A new study from Harvard University claims that the Fourth of July helps create more lifelong Republicans. Yes, seriously.
The study (PDF available here) says that “one Fourth of July without rain before age 18 raises the likelihood of identifying as a Republican by 2 percent and voting for the Republican candidate by 4 percent. It also increases voter turnout by 0.9 percent and boosts political campaign contributions by 3 percent.” Uh, huh.
“We show that the likelihood that an adult at age 40 identifies as a Republican increases by 0.76 percentage points for each rain-free Fourth of July during childhood, where childhood is defined as the ages of 3-18. There is no evidence of an increased likelihood of identifying as a Democrat, indicating that Fourth of July shifts preferences to the right rather than increasing political polarization.”The researchers looked at sunny weather specifically because:
“…fireworks, parades, political speeches, and barbecues are typically held outdoors. Parents and children are less likely to participate if it is raining, and events are often cancelled due to bad weather. Some children growing up experience nice weather and are more likely to celebrate, while others are hit by bad weather making it less likely that they join the festivities.”This would supposedly correct for bad memories (for example, I actually have no idea how many of my childhood Fourths were rained out, and I have no idea how many events I participated in on the sunny ones). I think the researchers too easily discounted the possibility that those who are most likely to participate in Fourth of July events are already Republican families, as mine was.
Their thesis is that “patriotism”, as shown on the Fourth, is more closely aligned with Republican identity and values, and children, who are at their most impressionable, are susceptible to absorbing this Republican identity. They say the changes are permanent.
I have two problems with these conclusions: First, if their assertion of permanence was true, it should be rare for people to change partisan identity, yet plenty do (I did). Most damning is that if their hypothesis was true, there ought to be ever increasing numbers of Republicans, but the opposite is true.
Also, if you look at their rainfall data map (included in the report), California ought to be Republican, while Florida, New Mexico and Montana ought to be Democratic. To me, this says that rainfall on July 4 isn’t a good indicator of political orientation.

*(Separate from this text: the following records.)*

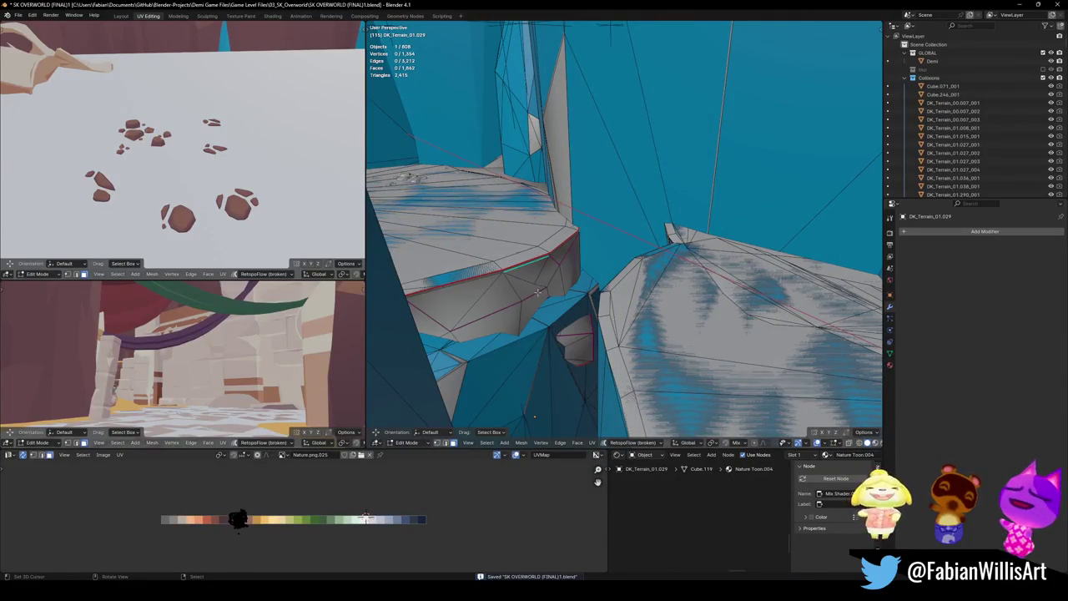
{"action": "key", "text": "l"}
{"action": "key", "text": "shift+c"}
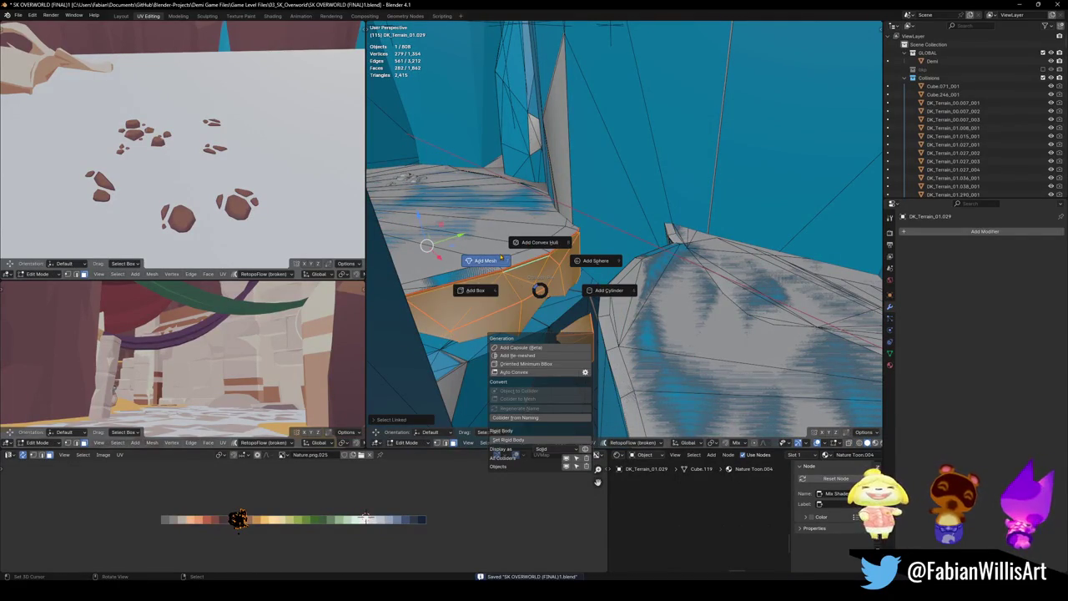
{"action": "left_click", "coordinate": [501, 258]}
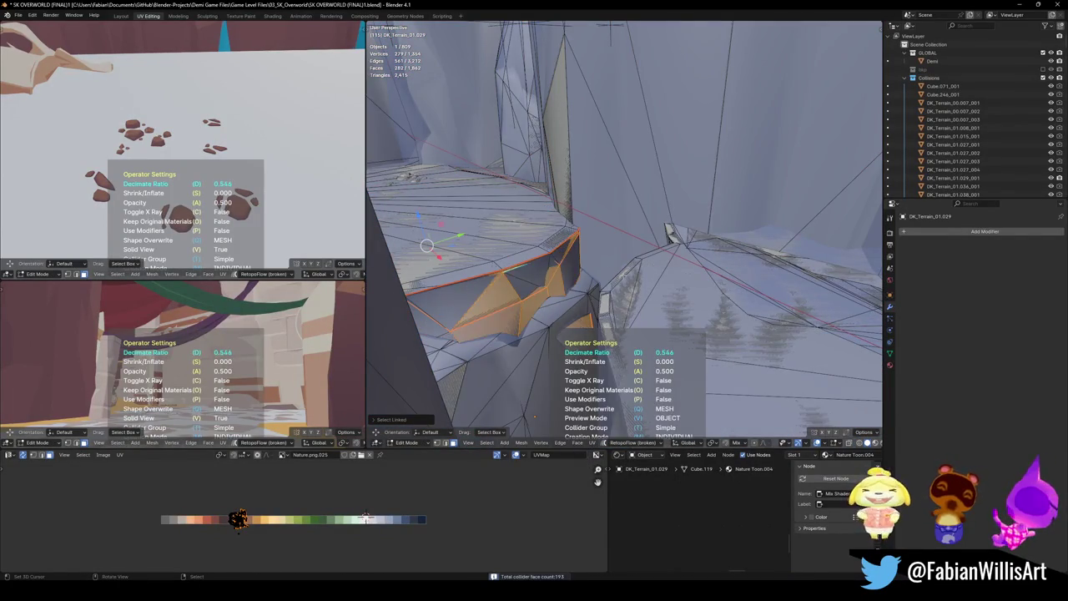
{"action": "key", "text": "Tab"}
{"action": "key", "text": "ctrl+s"}
{"action": "middle_click_drag", "start_coordinate": [620, 274], "coordinate": [622, 288]}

Their problem is that correlation is not causality, and the fact that some of their data seems to match up does not establish cause and effect. They suggest studies of other countries to see if there is a similar relationship, and that’s fine, but I’ve seen nothing in this study that convincingly contradicts earlier studies showing the importance of family and immediate community as the greatest influences on what political identity a child grows up with.
Sometimes, the Fourth of July is just fun.